For the last 16 months the Federal Communications Commission (FCC) has been sitting on a request from the Europe Union to waive licensing requirements that are thwarting full use of Galileo signals in the United States.
For the last 16 months the Federal Communications Commission (FCC) has been sitting on a request from the Europe Union to waive licensing requirements that are thwarting full use of Galileo signals in the United States.
Already in use in commercial receivers, Galileo signals could, if approved for official use, make police and other government receivers more reliable and accurate. With the waiver Galileo could also be incorporated into requirements for services such as E911 where more signals make it easier to narrow the location of distressed cell phone callers in densely populated areas — including in apartment buildings where finding which floor someone is calling from can be difficult.
Getting Galileo approved was highlighted by the nation’s top satellite navigation experts as a key area they would likely recommend for action by the National Executive Committee for Space-Based Positioning, Navigation, and Timing (PNT), the group in charge of assuring U.S. PNT capability, at its next meeting June 23.
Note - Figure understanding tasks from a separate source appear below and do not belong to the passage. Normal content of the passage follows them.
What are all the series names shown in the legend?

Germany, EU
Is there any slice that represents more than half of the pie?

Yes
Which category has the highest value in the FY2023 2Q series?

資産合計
"Putting some fire under the Galileo approval I believe will do two things. One, it will make less theoretical the actual position of the United States, which is not a bad recommendation." said John Stenbit, the chair of the National Space-Based PNT Advisory Board said during their May meeting. "And two, it will be good for us, because it will allow us to do many things that we currently don’t do."
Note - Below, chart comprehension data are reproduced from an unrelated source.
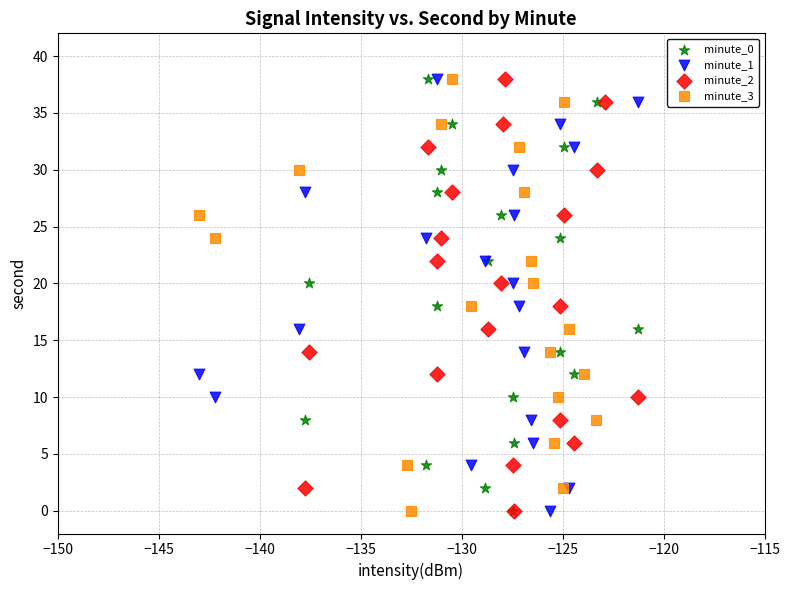

What are all the series names shown in the legend?

minute_0, minute_1, minute_2, minute_3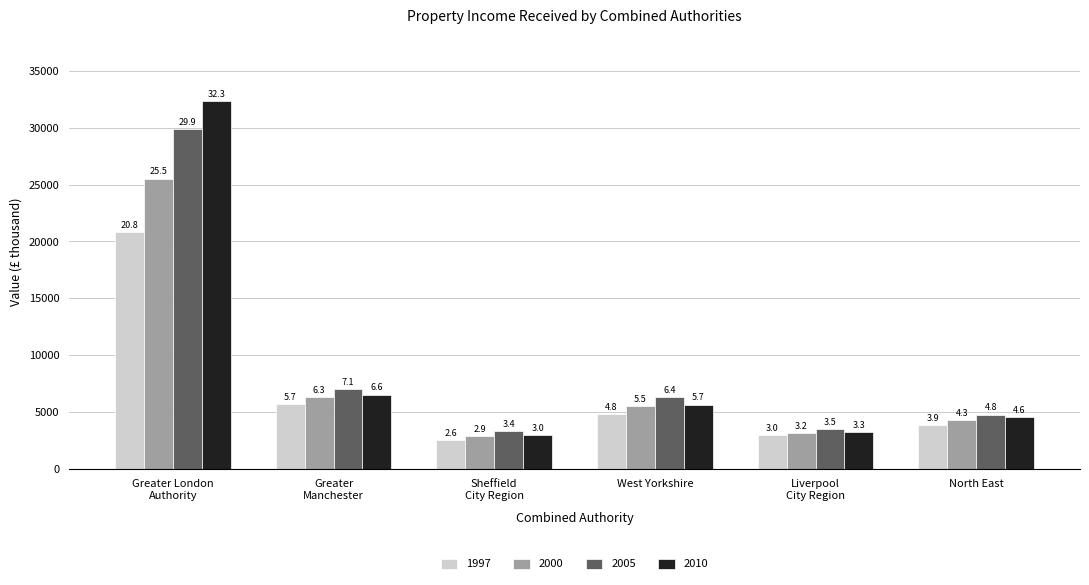

What position from the right is West Yorkshire?

3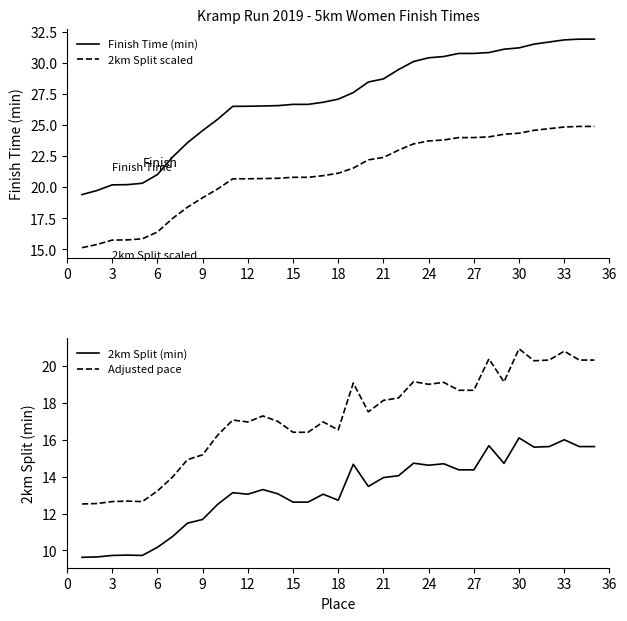

True or false: 2km Split scaled and Finish Time (min) cross at least once.

False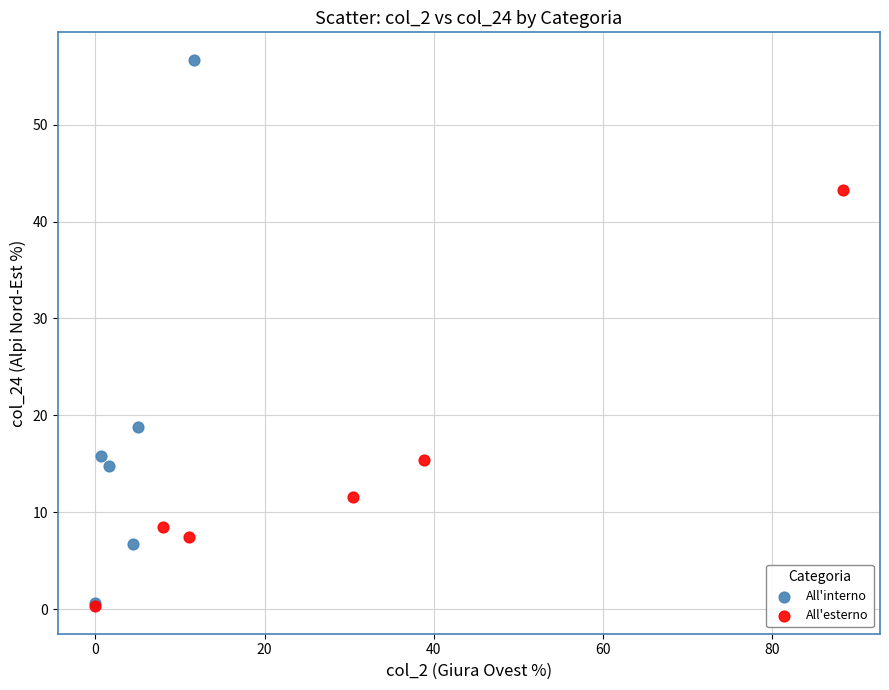

Which series has the largest Y range (max minus min)?

All'interno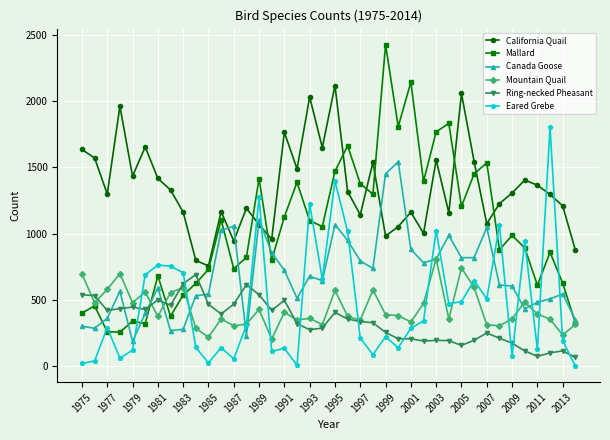

How many values in the Canada Goose series are below 646?

20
Although the Commission’s lack of action has been publicly criticized by satnav experts and privately by other federal agencies, the FCC has not budged, in part because, well, they haven’t had to. The FCC ultimately answers to Congress, not the White House and Congress has generally been more interested in finding more spectrum for wireless broadband, including potentially rezoning the band next to that used by GPS. Approving the used of another constellation means that protections for that system’s frequencies would have to be tightened and neither the FCC nor lawmakers have seemed interested in complicating the spectrum debate.
That is, until now.
In a report attached to National Defense Authorization Act for Fiscal Year 2017, the powerful House Armed Services Committee, which is chaired by Texas Republican Max Thornberry, urged the FCC to stop foot dragging and act on the waiver request.
The original request for a waiver was made in October of 2013, the report noted, adding the committee believed that "approval of such an allied positioning, navigation, and timing system could meet important national security goals, including the goals outlined in the National Space Policy."
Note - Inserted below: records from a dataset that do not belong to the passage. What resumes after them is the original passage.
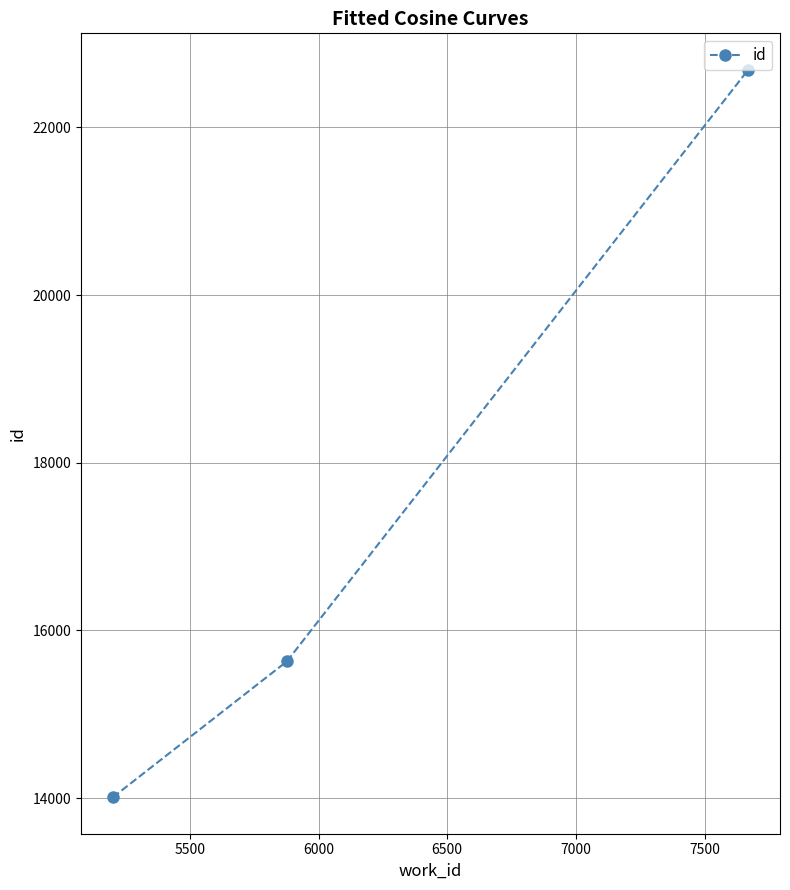

What is the greatest value displayed?

22687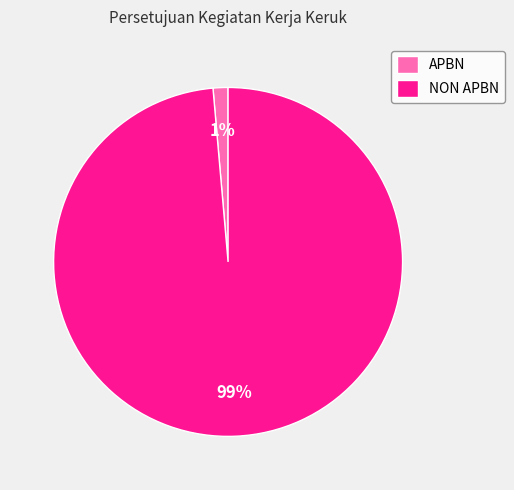

Is APBN the majority of the pie?

No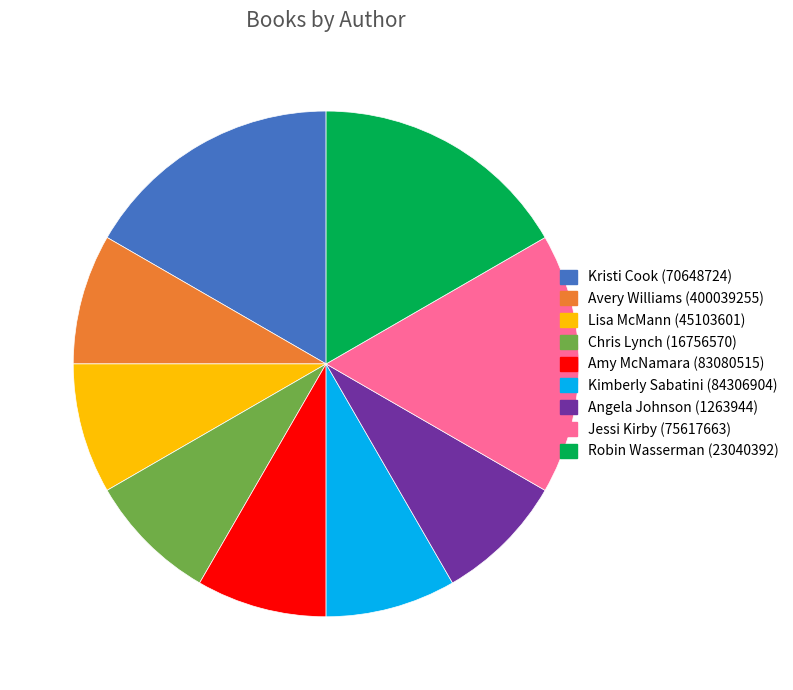

Combined, do Avery Williams (400039255) and Jessi Kirby (75617663) account for over 50%?

No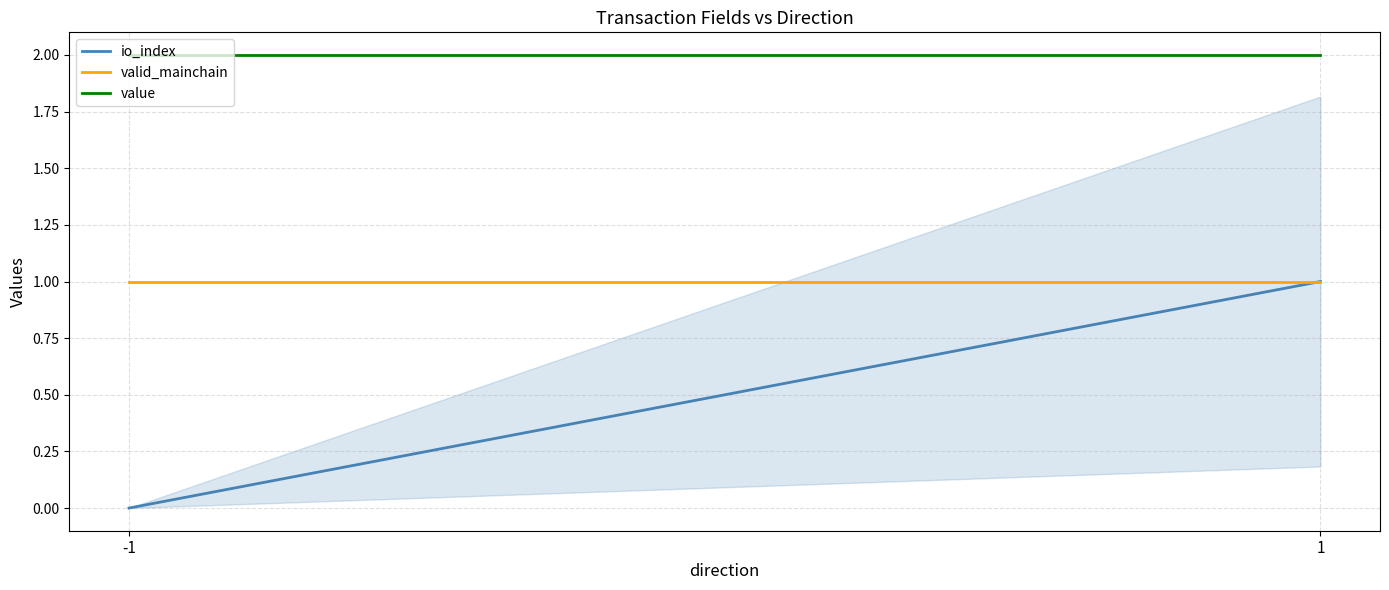

Is it true that value equals 2.0 at 1?

True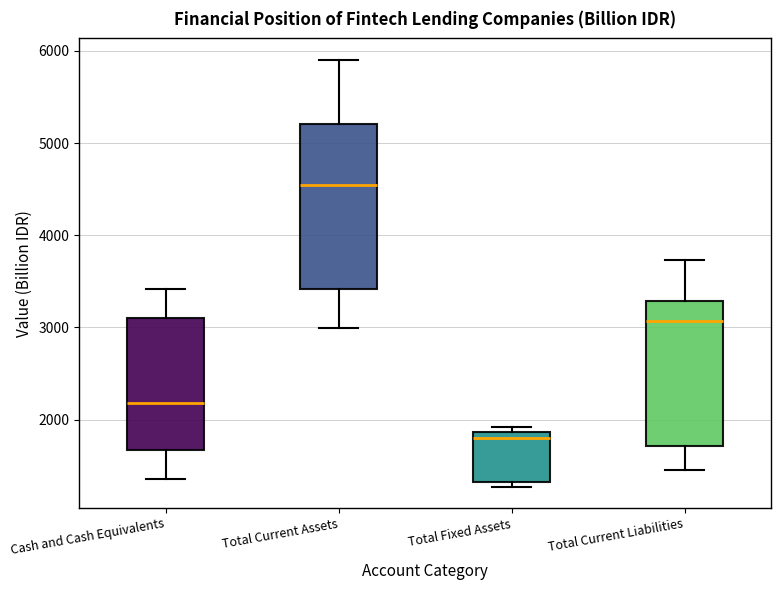

Which box has the lowest median line?

Total Fixed Assets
While a number of steps had to be completed before the FCC could post the waiver for public comment — and then make a decision — the committee points out that that preliminary work is done. In fact it’s been done since January 2015 when the National Telecommunications and Information Administration (NTIA) sent a letter to the FCC saying that it had "concluded that the Galileo system and the European Commission request ‘meets the criteria NTIA previously established to grant the waiver.”’
The waiver was "consistent with U.S. trade and other treaty obligations," the NTIA wrote to the FCC in its January letter, and would also be consistent with the spectrum allocations established through the International Telecommunications Union.
In addition to pointedly highlighting the long delay, Thornberry’s committee has directed "the Secretary of Defense, in coordination with the Chairman of the Joint Chiefs of Staff, to submit a report to the congressional defense committees not later than July 1, 2016, outlining the national security benefits that the Department of Defense would expect to derive from a decision by the FCC to approve the European Commission request for the Galileo GNSS system and any other matters they deem relevant."
The Pentagon has been looking at adding Galileo signals to military receivers as a way to help address spoofing and jamming. In fact, the FCC’s foot dragging may now be an issue in the Pentagon’s ability to access Galileo’s Public Regulated Service or PRS.
"You cannot imagine that we are negotiating allowing the United States to use our more precise system of Galileo [PRS] without having reciprocity to use those signals here in the United States," Jaime Silva, an advisor to the Commission, told Inside GNSS late last year. The Galileo program launched two more satellites on May 24 and intends to make PRS signals available to users by the end of this year.
For their part, the Europeans officially are taking a patient approach to the long delays.
The U.S. governmental authorities are in charge of the procedure," said Paul Flament, the head of satellite navigation programs for the European Commission in an emailed comment. "We, in Europe, are simply expecting this procedure to progress but have no comment on how it proceeds at this stage. We simply concur with the statement of the extract of the report."